▶ [EXERCISE PROMPT]
Comb the records below for the string "INDEX를" and copy each line where it turns up.

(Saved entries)
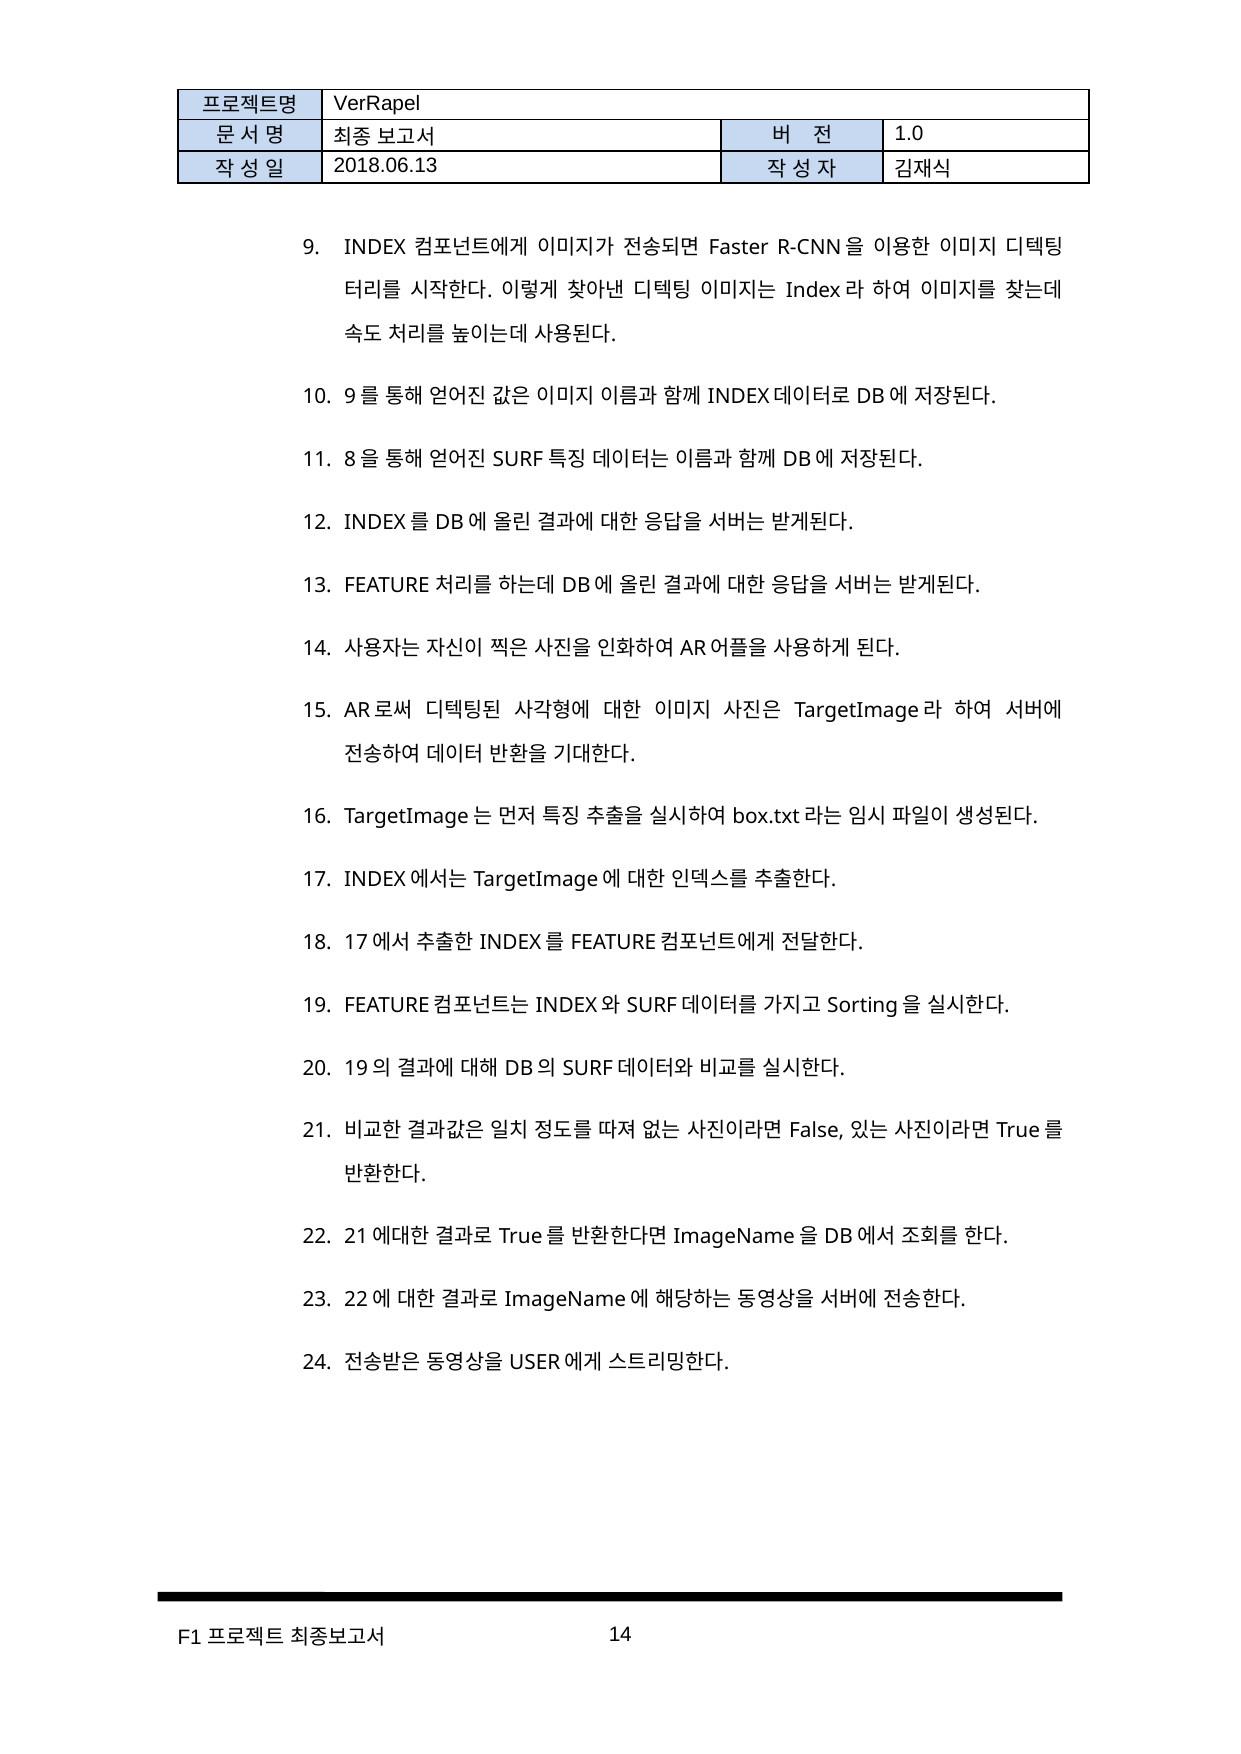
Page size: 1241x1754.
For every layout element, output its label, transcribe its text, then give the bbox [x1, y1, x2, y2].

list 9를 통해 얻어진 값은 이미지 이름과 함께 INDEX데이터로 DB에 저장된다. [302, 376, 1063, 414]
list FEATURE 처리를 하는데 DB에 올린 결과에 대한 응답을 서버는 받게된다. [302, 564, 1063, 602]
list 8을 통해 얻어진 SURF 특징 데이터는 이름과 함께 DB에 저장된다. [302, 439, 1063, 476]
list 사용자는 자신이 찍은 사진을 인화하여 AR어플을 사용하게 된다. [302, 627, 1063, 665]
list 22에 대한 결과로 ImageName에 해당하는 동영상을 서버에 전송한다. [302, 1279, 1063, 1316]
list FEATURE컴포넌트는 INDEX와 SURF데이터를 가지고 Sorting을 실시한다. [302, 984, 1063, 1022]
list AR로써 디텍팅된 사각형에 대한 이미지 사진은 TargetImage라 하여 서버에 전송하여 데이터 반환을 기대한다. [302, 690, 1063, 771]
list 19의 결과에 대해 DB의 SURF데이터와 비교를 실시한다. [302, 1047, 1063, 1085]
list 비교한 결과값은 일치 정도를 따져 없는 사진이라면 False, 있는 사진이라면 True를 반환한다. [302, 1110, 1063, 1191]
list INDEX를 DB에 올린 결과에 대한 응답을 서버는 받게된다. [302, 502, 1063, 539]
list 21에대한 결과로 True를 반환한다면 ImageName을 DB에서 조회를 한다. [302, 1216, 1063, 1254]
list INDEX에서는 TargetImage에 대한 인덱스를 추출한다. [302, 859, 1063, 896]
list 17에서 추출한 INDEX를 FEATURE컴포넌트에게 전달한다. [302, 922, 1063, 959]
list INDEX 컴포넌트에게 이미지가 전송되면 Faster R-CNN을 이용한 이미지 디텍팅 터리를 시작한다. 이렇게 찾아낸 디텍팅 이미지는 Index라 하여 이미지를 찾는데 속도 처리를 높이는데 사용된다. [302, 227, 1063, 351]
list TargetImage는 먼저 특징 추출을 실시하여 box.txt라는 임시 파일이 생성된다. [302, 796, 1063, 834]
list 전송받은 동영상을 USER에게 스트리밍한다. [302, 1342, 1063, 1379]
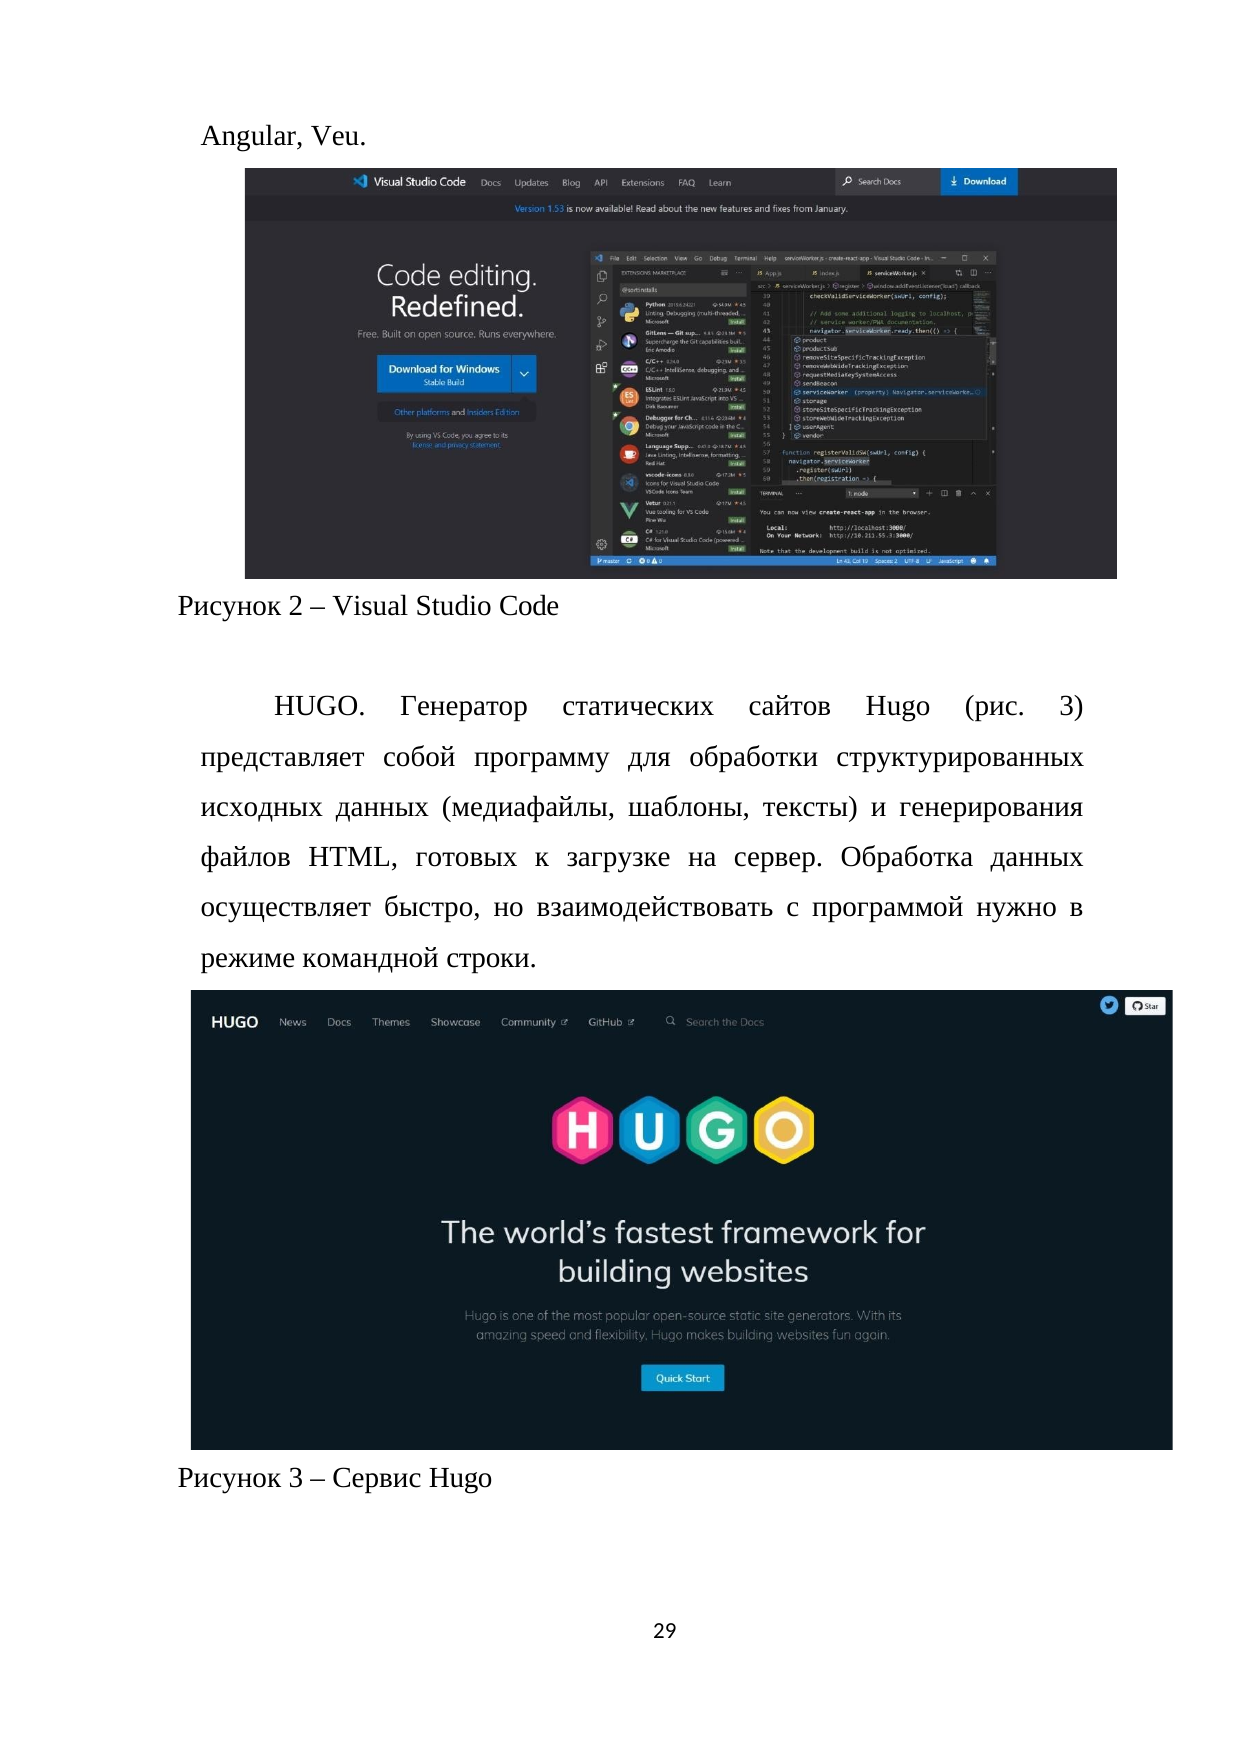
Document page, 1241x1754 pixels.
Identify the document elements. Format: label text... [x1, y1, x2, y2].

▶ [RESPONSE AREA]
list INDEX를 DB에 올린 결과에 대한 응답을 서버는 받게된다. [302, 502, 1063, 539]
list 17에서 추출한 INDEX를 FEATURE컴포넌트에게 전달한다. [302, 922, 1063, 959]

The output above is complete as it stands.